- Theatrical release poster

Japanese name
- Kanji: 女の園
- Directed by: Keisuke Kinoshita
- Written by: Keisuke Kinoshita Tomoji Abe (novel)
- Produced by: Takeshi Yamamoto
- Starring: Mieko Takamine Hideko Takamine Keiko Kishi Yoshiko Kuga
- Cinematography: Hiroshi Kusuda
- Edited by: Yoshi Sugihara
- Music by: Chūji Kinoshita
- Production company: Shochiku
- Distributed by: Shochiku
- Release date: 16 March 1954 (Japan);
- Running time: 141 mins.
- Country: Japan
- Language: Japanese

= The Garden of Women =

1954 film by Keisuke Kinoshita

The Garden of Women (女の園, Onna no sono) is a 1954 Japanese drama film written and directed by Keisuke Kinoshita.
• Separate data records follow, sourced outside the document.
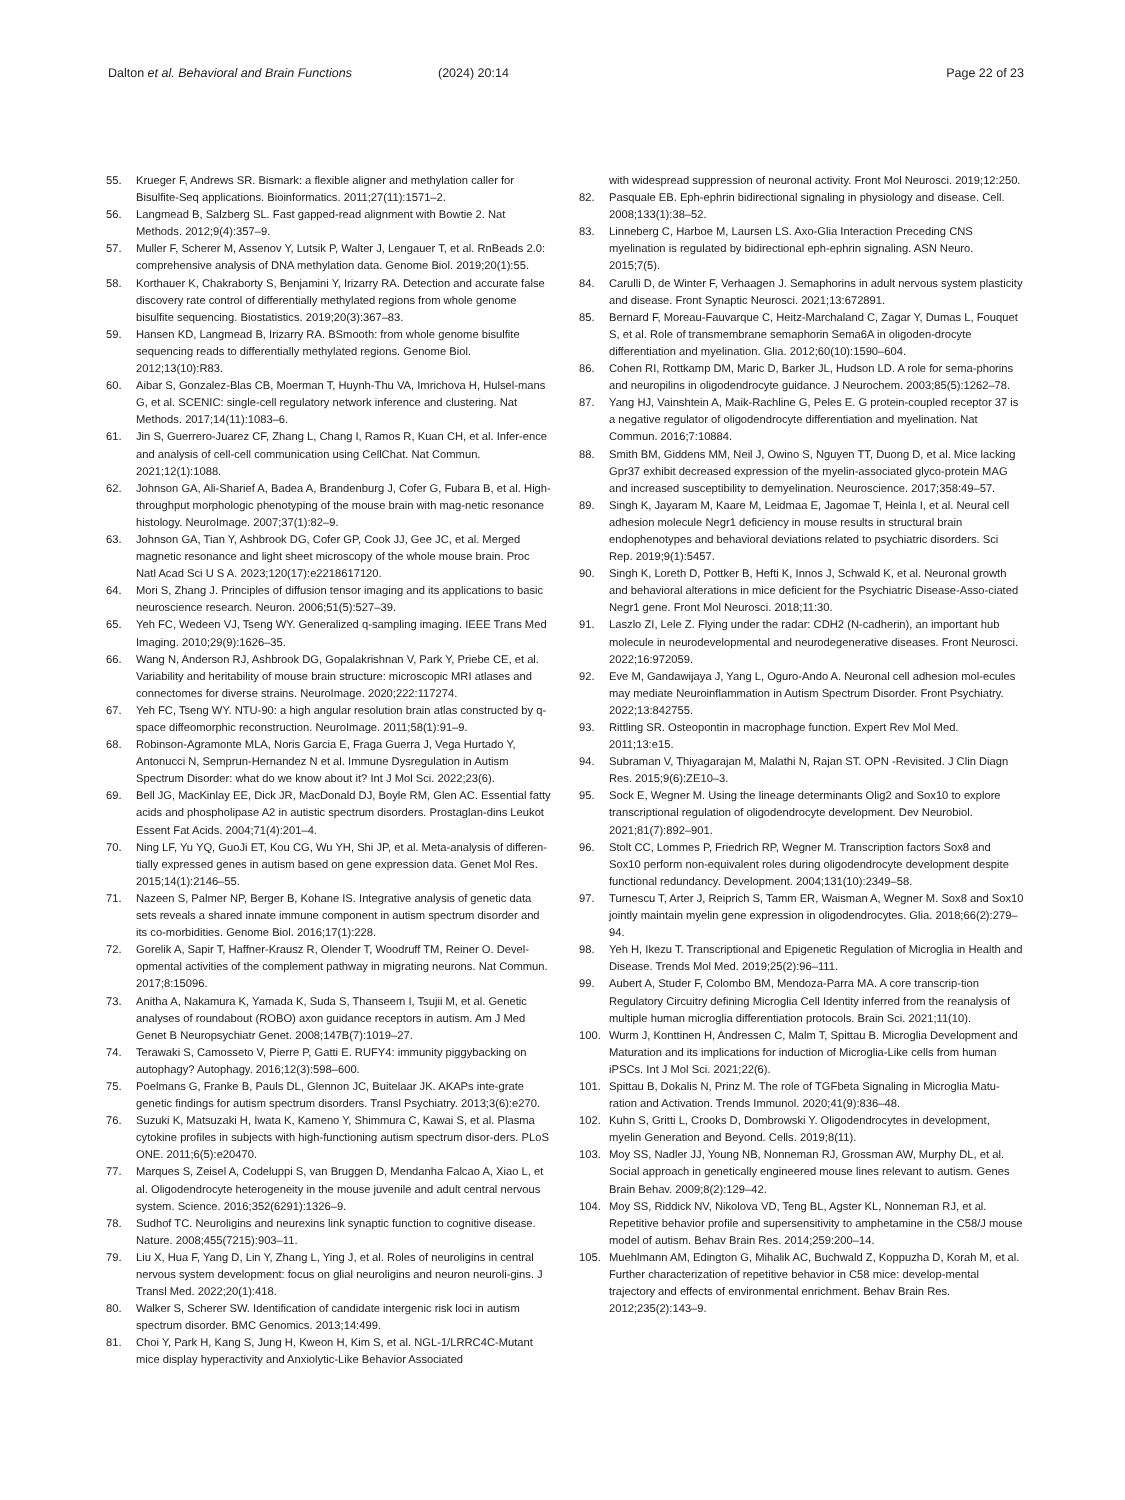Dalton et al. Behavioral and Brain Functions (2024) 20:14 Page 22 of 23
55. Krueger F, Andrews SR. Bismark: a flexible aligner and methylation caller for Bisulfite-Seq applications. Bioinformatics. 2011;27(11):1571–2.
56. Langmead B, Salzberg SL. Fast gapped-read alignment with Bowtie 2. Nat Methods. 2012;9(4):357–9.
57. Muller F, Scherer M, Assenov Y, Lutsik P, Walter J, Lengauer T, et al. RnBeads 2.0: comprehensive analysis of DNA methylation data. Genome Biol. 2019;20(1):55.
58. Korthauer K, Chakraborty S, Benjamini Y, Irizarry RA. Detection and accurate false discovery rate control of differentially methylated regions from whole genome bisulfite sequencing. Biostatistics. 2019;20(3):367–83.
59. Hansen KD, Langmead B, Irizarry RA. BSmooth: from whole genome bisulfite sequencing reads to differentially methylated regions. Genome Biol. 2012;13(10):R83.
60. Aibar S, Gonzalez-Blas CB, Moerman T, Huynh-Thu VA, Imrichova H, Hulsel-mans G, et al. SCENIC: single-cell regulatory network inference and clustering. Nat Methods. 2017;14(11):1083–6.
61. Jin S, Guerrero-Juarez CF, Zhang L, Chang I, Ramos R, Kuan CH, et al. Infer-ence and analysis of cell-cell communication using CellChat. Nat Commun. 2021;12(1):1088.
62. Johnson GA, Ali-Sharief A, Badea A, Brandenburg J, Cofer G, Fubara B, et al. High-throughput morphologic phenotyping of the mouse brain with mag-netic resonance histology. NeuroImage. 2007;37(1):82–9.
63. Johnson GA, Tian Y, Ashbrook DG, Cofer GP, Cook JJ, Gee JC, et al. Merged magnetic resonance and light sheet microscopy of the whole mouse brain. Proc Natl Acad Sci U S A. 2023;120(17):e2218617120.
64. Mori S, Zhang J. Principles of diffusion tensor imaging and its applications to basic neuroscience research. Neuron. 2006;51(5):527–39.
65. Yeh FC, Wedeen VJ, Tseng WY. Generalized q-sampling imaging. IEEE Trans Med Imaging. 2010;29(9):1626–35.
66. Wang N, Anderson RJ, Ashbrook DG, Gopalakrishnan V, Park Y, Priebe CE, et al. Variability and heritability of mouse brain structure: microscopic MRI atlases and connectomes for diverse strains. NeuroImage. 2020;222:117274.
67. Yeh FC, Tseng WY. NTU-90: a high angular resolution brain atlas constructed by q-space diffeomorphic reconstruction. NeuroImage. 2011;58(1):91–9.
68. Robinson-Agramonte MLA, Noris Garcia E, Fraga Guerra J, Vega Hurtado Y, Antonucci N, Semprun-Hernandez N et al. Immune Dysregulation in Autism Spectrum Disorder: what do we know about it? Int J Mol Sci. 2022;23(6).
69. Bell JG, MacKinlay EE, Dick JR, MacDonald DJ, Boyle RM, Glen AC. Essential fatty acids and phospholipase A2 in autistic spectrum disorders. Prostaglan-dins Leukot Essent Fat Acids. 2004;71(4):201–4.
70. Ning LF, Yu YQ, GuoJi ET, Kou CG, Wu YH, Shi JP, et al. Meta-analysis of differen-tially expressed genes in autism based on gene expression data. Genet Mol Res. 2015;14(1):2146–55.
71. Nazeen S, Palmer NP, Berger B, Kohane IS. Integrative analysis of genetic data sets reveals a shared innate immune component in autism spectrum disorder and its co-morbidities. Genome Biol. 2016;17(1):228.
72. Gorelik A, Sapir T, Haffner-Krausz R, Olender T, Woodruff TM, Reiner O. Devel-opmental activities of the complement pathway in migrating neurons. Nat Commun. 2017;8:15096.
73. Anitha A, Nakamura K, Yamada K, Suda S, Thanseem I, Tsujii M, et al. Genetic analyses of roundabout (ROBO) axon guidance receptors in autism. Am J Med Genet B Neuropsychiatr Genet. 2008;147B(7):1019–27.
74. Terawaki S, Camosseto V, Pierre P, Gatti E. RUFY4: immunity piggybacking on autophagy? Autophagy. 2016;12(3):598–600.
75. Poelmans G, Franke B, Pauls DL, Glennon JC, Buitelaar JK. AKAPs inte-grate genetic findings for autism spectrum disorders. Transl Psychiatry. 2013;3(6):e270.
76. Suzuki K, Matsuzaki H, Iwata K, Kameno Y, Shimmura C, Kawai S, et al. Plasma cytokine profiles in subjects with high-functioning autism spectrum disor-ders. PLoS ONE. 2011;6(5):e20470.
77. Marques S, Zeisel A, Codeluppi S, van Bruggen D, Mendanha Falcao A, Xiao L, et al. Oligodendrocyte heterogeneity in the mouse juvenile and adult central nervous system. Science. 2016;352(6291):1326–9.
78. Sudhof TC. Neuroligins and neurexins link synaptic function to cognitive disease. Nature. 2008;455(7215):903–11.
79. Liu X, Hua F, Yang D, Lin Y, Zhang L, Ying J, et al. Roles of neuroligins in central nervous system development: focus on glial neuroligins and neuron neuroli-gins. J Transl Med. 2022;20(1):418.
80. Walker S, Scherer SW. Identification of candidate intergenic risk loci in autism spectrum disorder. BMC Genomics. 2013;14:499.
81. Choi Y, Park H, Kang S, Jung H, Kweon H, Kim S, et al. NGL-1/LRRC4C-Mutant mice display hyperactivity and Anxiolytic-Like Behavior Associated
with widespread suppression of neuronal activity. Front Mol Neurosci. 2019;12:250.
82. Pasquale EB. Eph-ephrin bidirectional signaling in physiology and disease. Cell. 2008;133(1):38–52.
83. Linneberg C, Harboe M, Laursen LS. Axo-Glia Interaction Preceding CNS myelination is regulated by bidirectional eph-ephrin signaling. ASN Neuro. 2015;7(5).
84. Carulli D, de Winter F, Verhaagen J. Semaphorins in adult nervous system plasticity and disease. Front Synaptic Neurosci. 2021;13:672891.
85. Bernard F, Moreau-Fauvarque C, Heitz-Marchaland C, Zagar Y, Dumas L, Fouquet S, et al. Role of transmembrane semaphorin Sema6A in oligoden-drocyte differentiation and myelination. Glia. 2012;60(10):1590–604.
86. Cohen RI, Rottkamp DM, Maric D, Barker JL, Hudson LD. A role for sema-phorins and neuropilins in oligodendrocyte guidance. J Neurochem. 2003;85(5):1262–78.
87. Yang HJ, Vainshtein A, Maik-Rachline G, Peles E. G protein-coupled receptor 37 is a negative regulator of oligodendrocyte differentiation and myelination. Nat Commun. 2016;7:10884.
88. Smith BM, Giddens MM, Neil J, Owino S, Nguyen TT, Duong D, et al. Mice lacking Gpr37 exhibit decreased expression of the myelin-associated glyco-protein MAG and increased susceptibility to demyelination. Neuroscience. 2017;358:49–57.
89. Singh K, Jayaram M, Kaare M, Leidmaa E, Jagomae T, Heinla I, et al. Neural cell adhesion molecule Negr1 deficiency in mouse results in structural brain endophenotypes and behavioral deviations related to psychiatric disorders. Sci Rep. 2019;9(1):5457.
90. Singh K, Loreth D, Pottker B, Hefti K, Innos J, Schwald K, et al. Neuronal growth and behavioral alterations in mice deficient for the Psychiatric Disease-Asso-ciated Negr1 gene. Front Mol Neurosci. 2018;11:30.
91. Laszlo ZI, Lele Z. Flying under the radar: CDH2 (N-cadherin), an important hub molecule in neurodevelopmental and neurodegenerative diseases. Front Neurosci. 2022;16:972059.
92. Eve M, Gandawijaya J, Yang L, Oguro-Ando A. Neuronal cell adhesion mol-ecules may mediate Neuroinflammation in Autism Spectrum Disorder. Front Psychiatry. 2022;13:842755.
93. Rittling SR. Osteopontin in macrophage function. Expert Rev Mol Med. 2011;13:e15.
94. Subraman V, Thiyagarajan M, Malathi N, Rajan ST. OPN -Revisited. J Clin Diagn Res. 2015;9(6):ZE10–3.
95. Sock E, Wegner M. Using the lineage determinants Olig2 and Sox10 to explore transcriptional regulation of oligodendrocyte development. Dev Neurobiol. 2021;81(7):892–901.
96. Stolt CC, Lommes P, Friedrich RP, Wegner M. Transcription factors Sox8 and Sox10 perform non-equivalent roles during oligodendrocyte development despite functional redundancy. Development. 2004;131(10):2349–58.
97. Turnescu T, Arter J, Reiprich S, Tamm ER, Waisman A, Wegner M. Sox8 and Sox10 jointly maintain myelin gene expression in oligodendrocytes. Glia. 2018;66(2):279–94.
98. Yeh H, Ikezu T. Transcriptional and Epigenetic Regulation of Microglia in Health and Disease. Trends Mol Med. 2019;25(2):96–111.
99. Aubert A, Studer F, Colombo BM, Mendoza-Parra MA. A core transcrip-tion Regulatory Circuitry defining Microglia Cell Identity inferred from the reanalysis of multiple human microglia differentiation protocols. Brain Sci. 2021;11(10).
100. Wurm J, Konttinen H, Andressen C, Malm T, Spittau B. Microglia Development and Maturation and its implications for induction of Microglia-Like cells from human iPSCs. Int J Mol Sci. 2021;22(6).
101. Spittau B, Dokalis N, Prinz M. The role of TGFbeta Signaling in Microglia Matu-ration and Activation. Trends Immunol. 2020;41(9):836–48.
102. Kuhn S, Gritti L, Crooks D, Dombrowski Y. Oligodendrocytes in development, myelin Generation and Beyond. Cells. 2019;8(11).
103. Moy SS, Nadler JJ, Young NB, Nonneman RJ, Grossman AW, Murphy DL, et al. Social approach in genetically engineered mouse lines relevant to autism. Genes Brain Behav. 2009;8(2):129–42.
104. Moy SS, Riddick NV, Nikolova VD, Teng BL, Agster KL, Nonneman RJ, et al. Repetitive behavior profile and supersensitivity to amphetamine in the C58/J mouse model of autism. Behav Brain Res. 2014;259:200–14.
105. Muehlmann AM, Edington G, Mihalik AC, Buchwald Z, Koppuzha D, Korah M, et al. Further characterization of repetitive behavior in C58 mice: develop-mental trajectory and effects of environmental enrichment. Behav Brain Res. 2012;235(2):143–9.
It is based on the novel Jinkō Teien (人工庭園) by Tomoji Abe.

==Plot==
After the opening sequence, documenting the uprise of students at a women's boarding school following the death of one of their fellow students, the preceding events are told in a flashback narration: Among a number of young female students, opposition is growing against the conservative-authoritarian school administration and its strict doctrines. The opposing students are divided into fractions themselves, left-wing like Akiko versus unpolitical like Tomiko, and ones who call for action now versus those who urge not to act prematurely. The latter is a repeated cause for debate between Akiko, an overt socialist of upper-class descent, and Toshiko, who acts as sort of a leading figure and ideologue. Catalyst of the events is student Yoshie, who is behind in her studies, but not allowed to work late at night according to the rules. Yoshie enrolled in the school in an attempt to escape her rigid father, who also rejects her wish to marry her friend Shimoda once both have their degrees. Picked on by teacher Mayumi and suffering from social distancing by the other girls, Yoshie finally commits suicide. While she is mourned by Tomiko and Shimoda, with Tomiko, Akiko and Mayumi blaming each other for her death, the other students block the auditorium under Toshiko's guidance and sing their unofficial student's hymn which the administration had banned.

==Cast==

- Mieko Takamine — Mayumi Gojō, teacher
- Hideko Takamine — Yoshie Izushi
- Keiko Kishi — Tomiko Takioka
- Yoshiko Kuga — Akiko Hayashino
- Kazuko Yamamoto — Toshiko
- Takahiro Tamura — Sankichi Shimoda
- Masami Taura — Yoshikazu Sagara
- Chieko Higashiyama — President
- Kikue Mori — Dean
- Kuniko Igawa — Yoshie's sister
- Nobuo Kaneko — Kihei Hirato
- Yūko Mochizuki — Landlady
- Chieko Naniwa — Tomiko's aunt

==Reception==
Film historians Keiko McDonald and Donald Richie have noted the film's contrast between the traditional, feudalistic Japan represented by the educational establishment, and the emerging, more democratic post-war values seen in the pupils. Richie also commented favourably on Kinoshita's treatment of adolescent girls' emotional problems in this context, drawing comparisons to Mädchen in Uniform. Nagisa Ōshima named The Garden of Women as the film which led to his decision to become a filmmaker himself in his 1995 documentary 100 Years of Japanese Cinema.

==Awards==
The Garden of Women received the 1954 Mainichi Film Awards for Best Director, Best Screenplay, Best Supporting Actress (Yoshiko Kuga), Best Music and Best Sound Recording, as well as the Blue Ribbon Award for Best Screenplay.